Neo-bladder Surgery
Just days before his 59th birthday, John Hottinger found specks of blood in his urine.
At the insurance agency where he worked, Hottinger confided in a friend and colleague, who helped him book an appointment with an internist. After undergoing tests, Hottinger received an ominous phone call from the doctor, who told him to come back in and bring his wife. The news was not good: Hottinger had grade 4 bladder cancer. The tumor was in an unusual location, where the bladder joins the kidney. Hottinger still had a lot more living to do: His youngest daughter was in middle school, his son in high school.
He would need his bladder removed. Hottinger’s wife, Betty, began doing research. She found Dr. Mark S. Litwin, professor and chair of UCLA Urology and an expert in neobladder surgery, which uses a section of the patient’s intestines to construct a new bladder.
Without the neobladder, bladder-removal surgery would necessitate having urine draining into a bag hanging outside of Hottinger’s body. He knew he didn’t want to live with that the rest of his life.
Hottinger made the trek from his San Luis Obispo, CA, home to UCLA, where Dr. Litwin – whom Hottinger calls ‘an artist,’ designed him a new bladder. It was the right choice. Hottinger knows other men his age who were hit with a similar diagnosis; those who chose not to have their bladder removed have since died.

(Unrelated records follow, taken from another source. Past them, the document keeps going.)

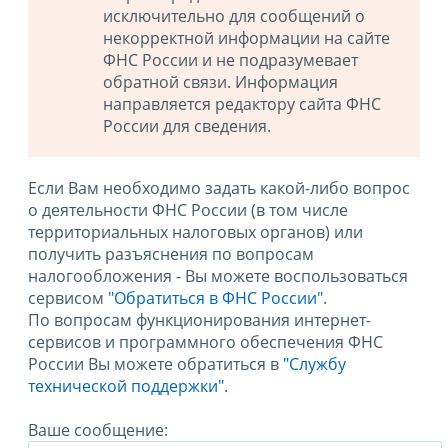
исключительно для сообщений о
некорректной информации на сайте
ФНС России и не подразумевает
обратной связи. Информация
направляется редактору сайта ФНС
России для сведения.
Если Вам необходимо задать какой-либо вопрос
о деятельности ФНС России (в том числе
территориальных налоговых органов) или
получить разъяснения по вопросам
налогообложения - Вы можете воспользоваться
сервисом
"Обратиться в ФНС России"
.
По вопросам функционирования интернет-
сервисов и программного обеспечения ФНС
России Вы можете обратиться в
"Службу
технической поддержки".
Ваше сообщение:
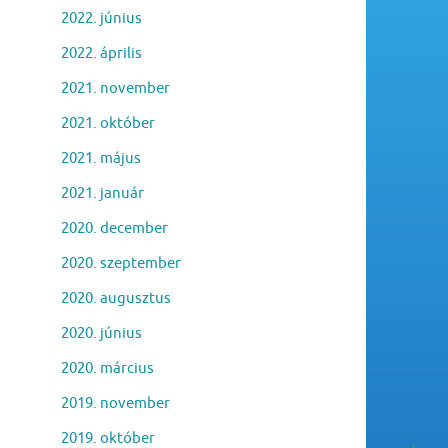
2022. június
2022. április
2021. november
2021. október
2021. május
2021. január
2020. december
2020. szeptember
2020. augusztus
2020. június
2020. március
2019. november
2019. október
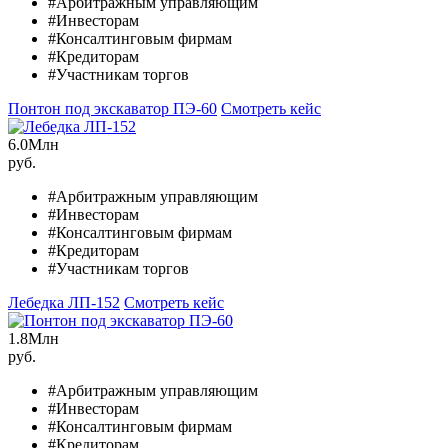
#Арбитражным управляющим
#Инвесторам
#Консалтинговым фирмам
#Кредиторам
#Участникам торгов
Понтон под экскаватор ПЭ-60
Смотреть кейс
6.0
Млн
руб.
#Арбитражным управляющим
#Инвесторам
#Консалтинговым фирмам
#Кредиторам
#Участникам торгов
Лебедка ЛП-152
Смотреть кейс
1.8
Млн
руб.
#Арбитражным управляющим
#Инвесторам
#Консалтинговым фирмам
#Кредиторам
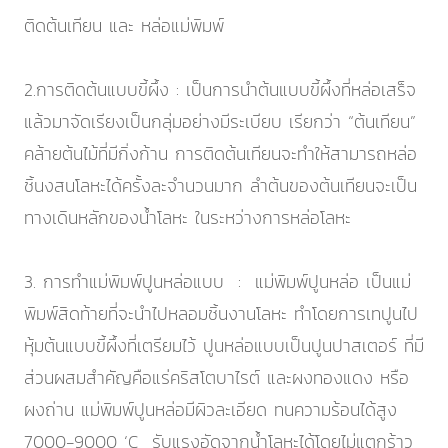
ติดต้นเทียน และ หล่อแม่พิมพ์
2.การติดต้นแบบขี้ผึ้ง : เป็นการนำต้นแบบขี้ผึ้งที่หล่อเสร็จ
แล้วมาจัดเรียงเป็นกลุ่มอย่างมีระเบียบ เรียกว่า “ต้นเทียน”
คล้ายต้นไม้ที่มีกิ่งก้าน การติดต้นเทียนจะทำให้สามารถหล่อ
ชิ้นงสนโลหะได้ครั้งละจำนวนมาก ลำต้นของต้นเทียนจะเป็น
ทางเดินหลักของน้ำโลหะ ในระหว่างการหล่อโลหะ
3. การทำแม่พิมพ์ปูนหล่อแบบ : แม่พิมพ์ปูนหล่อ เป็นแม่
พิมพ์สิดท้ายที่จะนำไปหลอมชิ้นงานโลหะ ทำโดยการเทปูนไป
หุ้มต้นแบบขี้ผึ้งที่เตรียมไว้ ปูนหล่อแบบเป็นปูนปาสเตอร์ ที่มี
ส่วนผสมสำคัญคือแร่คริสโตบาไรต์ และผงทองแดง หรือ
ผงถ่าน แม่พิมพ์ปูนหล่อมีผิวละเอียด ทนความร้อนได้สูง
7000-9000 ‘C รับแรงอัดจากน้ำโลหะได้โดยไม่แตกร้าว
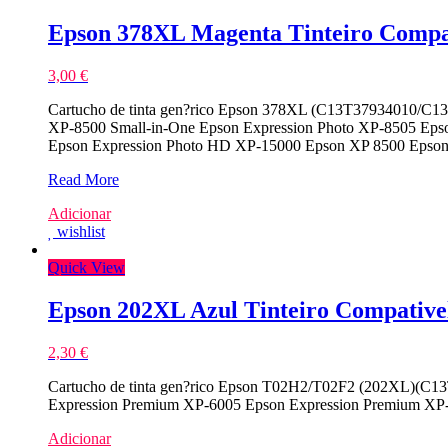
Epson 378XL Magenta Tinteiro Compa
3,00
€
Cartucho de tinta gen?rico Epson 378XL (C13T37934010/C13T3
XP-8500 Small-in-One Epson Expression Photo XP-8505 Eps
Epson Expression Photo HD XP-15000 Epson XP 8500 Epso
Epson
Read More
378XL
Adicionar
Magenta
wishlist
Tinteiro
Compativel
Quick View
Epson 202XL Azul Tinteiro Compative
2,30
€
Cartucho de tinta gen?rico Epson T02H2/T02F2 (202XL)(C13T
Expression Premium XP-6005 Epson Expression Premium XP
Adicionar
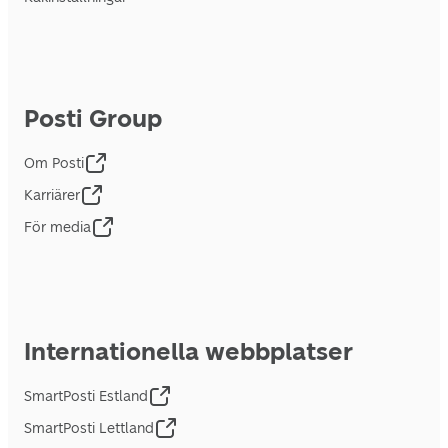
Posti Group
Om Posti
Karriärer
För media
Internationella webbplatser
SmartPosti Estland
SmartPosti Lettland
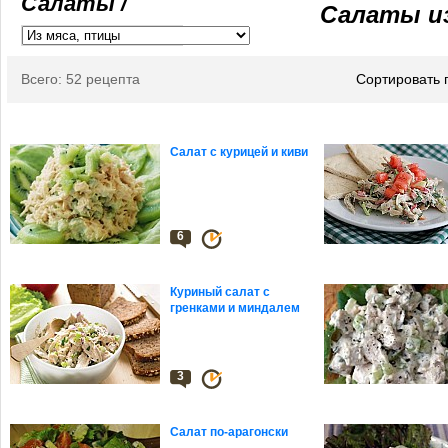
Салаты /
Салаты и
Всего: 52 рецепта
Сортировать 
Cалат с курицей и киви
6
Куриный салат с
гренками и миндалем
3
Салат по-арагонски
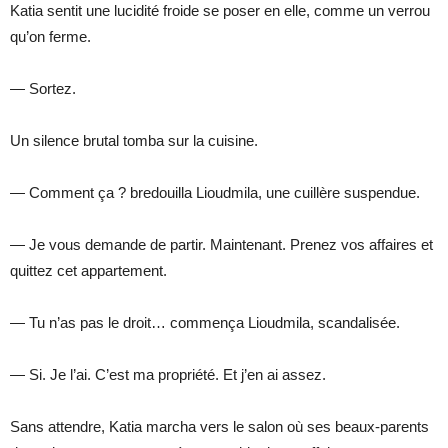
Katia sentit une lucidité froide se poser en elle, comme un verrou
qu’on ferme.
— Sortez.
Un silence brutal tomba sur la cuisine.
— Comment ça ? bredouilla Lioudmila, une cuillère suspendue.
— Je vous demande de partir. Maintenant. Prenez vos affaires et
quittez cet appartement.
— Tu n’as pas le droit… commença Lioudmila, scandalisée.
— Si. Je l’ai. C’est ma propriété. Et j’en ai assez.
Sans attendre, Katia marcha vers le salon où ses beaux-parents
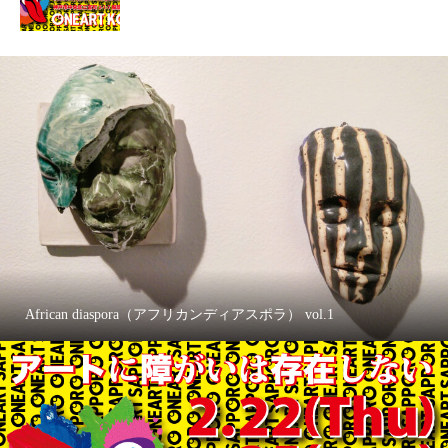
African diaspora（アフリカンディアスポラ） vol.1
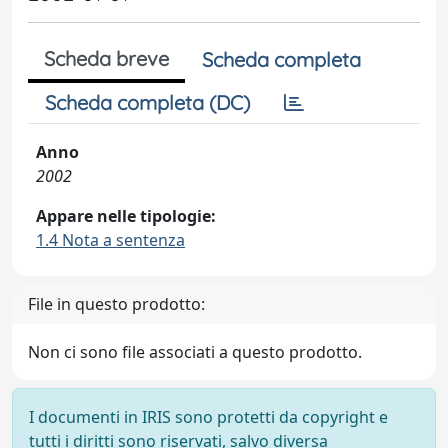
Scheda breve
Scheda completa
Scheda completa (DC)
Anno
2002
Appare nelle tipologie:
1.4 Nota a sentenza
File in questo prodotto:
Non ci sono file associati a questo prodotto.
I documenti in IRIS sono protetti da copyright e
tutti i diritti sono riservati, salvo diversa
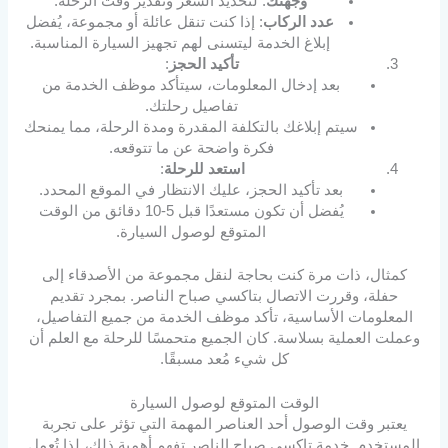
وجهتك
: لتحديد السعر وتقدير وقت الرحلة.
عدد الركاب
: إذا كنت تنقل عائلة أو مجموعة، يُفضل
إبلاغ الخدمة ليتسنى لهم تجهيز السيارة المناسبة.
تأكيد الحجز
:
بعد إدخال المعلومات، سيتأكد موظف الخدمة من
تفاصيل رحلتك.
سيتم إبلاغك بالتكلفة المقدرة ومدة الرحلة، مما يمنحك
فكرة واضحة عن ما تتوقعه.
استعد للرحلة
:
بعد تأكيد الحجز، عليك الانتظار في الموقع المحدد.
يُفضل أن تكون مستعدًا قبل 5-10 دقائق من الوقت
المتوقع لوصول السيارة.
كمثال، ذات مرة كنت بحاجة لنقل مجموعة من الأصدقاء إلى
حفلة، وقررت الاتصال بتاكسي صباح الناصر. بمجرد تقديم
المعلومات الأساسية، تأكد موظف الخدمة من جميع التفاصيل،
وعملت العملية بسلاسة. كان الجميع متحمسًا للرحلة مع العلم أن
كل شيء مُعد مسبقًا.
الوقت المتوقع لوصول السيارة
يعتبر وقت الوصول أحد العناصر المهمة التي تؤثر على تجربة
المستخدم. خدمة تاكسي صباح الناصر تفهم أهمية ذلك، لذا تُعمل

Sure, he had to go through surgery and retrain himself to urinate out of a new bladder. Carbonated drinks can be a pain. But these inconveniences pale next to the benefits.
“I’m completely back to normal and living life as if it never happened,” Hottinger says. There is no bag hanging on the side of his body that must be emptied.
Now 67, Hottinger is eight years cancer-free.